# Control remoto de 16 teclas



## erojas (Feb 1, 2007)

Quisiera saber quien me podria ayudar a crear un control remoto de 16 teclas es un proyecto final pero no tengo la menor idea de como realizarlo les agradeceria si me pudieran dar una idea de como hacerlo.

GRACIAS


----------



## xavicool (Feb 2, 2007)

Hola erojas,

si te refieres a un control inalámbirco con 16 teclas yo te sugiero lo siguiente:

Emisor:

1 microcontrolador de 8 bits (PIC18F876 por ejemplo)
1 emisor de radio como puede ser de la marca AUREL
1 botonera matricial 4x4

Receptor:

Lo mismo pero receptor de AUREL o similar en vez de emisor.

La tarea que debe hacer el microcontrolador es muy sencilla.
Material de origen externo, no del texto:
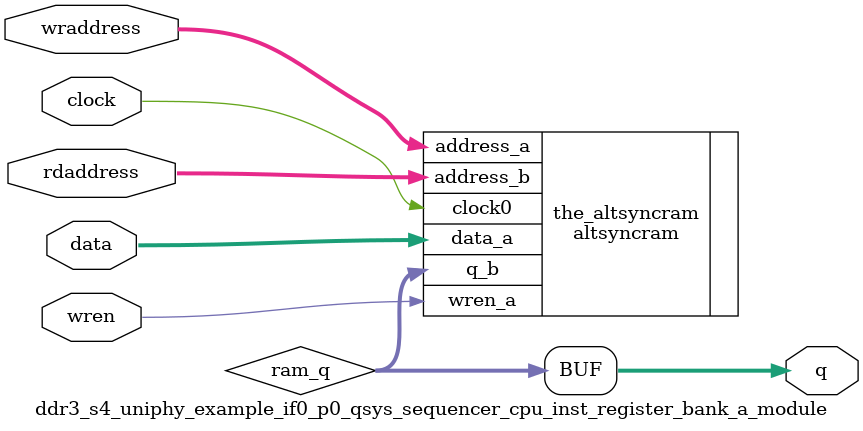
<source format=v>
module ddr3_s4_uniphy_example_if0_p0_qsys_sequencer_cpu_inst_register_bank_a_module (
                                                                                      // inputs:
                                                                                       clock,
                                                                                       data,
                                                                                       rdaddress,
                                                                                       wraddress,
                                                                                       wren,
                                                                                      // outputs:
                                                                                       q
                                                                                    )
;
  parameter lpm_file = "UNUSED";
  output  [ 31: 0] q;
  input            clock;
  input   [ 31: 0] data;
  input   [  4: 0] rdaddress;
  input   [  4: 0] wraddress;
  input            wren;
  wire    [ 31: 0] q;
  wire    [ 31: 0] ram_q;
  assign q = ram_q;
  altsyncram the_altsyncram
    (
      .address_a (wraddress),
      .address_b (rdaddress),
      .clock0 (clock),
      .data_a (data),
      .q_b (ram_q),
      .wren_a (wren)
    );
  defparam the_altsyncram.address_reg_b = "CLOCK0",
           the_altsyncram.init_file = lpm_file,
           the_altsyncram.maximum_depth = 0,
           the_altsyncram.numwords_a = 32,
           the_altsyncram.numwords_b = 32,
           the_altsyncram.operation_mode = "DUAL_PORT",
           the_altsyncram.outdata_reg_b = "UNREGISTERED",
           the_altsyncram.ram_block_type = "AUTO",
           the_altsyncram.rdcontrol_reg_b = "CLOCK0",
           the_altsyncram.read_during_write_mode_mixed_ports = "DONT_CARE",
           the_altsyncram.width_a = 32,
           the_altsyncram.width_b = 32,
           the_altsyncram.widthad_a = 5,
           the_altsyncram.widthad_b = 5;
endmodule
</source>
Debe atender a las pulsaciones del teclado, y en función de qué tecla ha sido pulsada enviar una secuencia de bytes diferente al receptor. Con 4bytes sería suficiente para codificar las 16 teclas pero puedes enviar cadenas más largas.

Dime si necesitas más ayuda o un esquema


----------



## alogic (Feb 12, 2007)

hola, es muy buena idea ,el micro se ocupa de decir que es cada tecla ,pero y si los datos ya estan procesados solo he de poner el emisor y el receptor no?? como se conectan ??
es para un controlador midi 
gracias


----------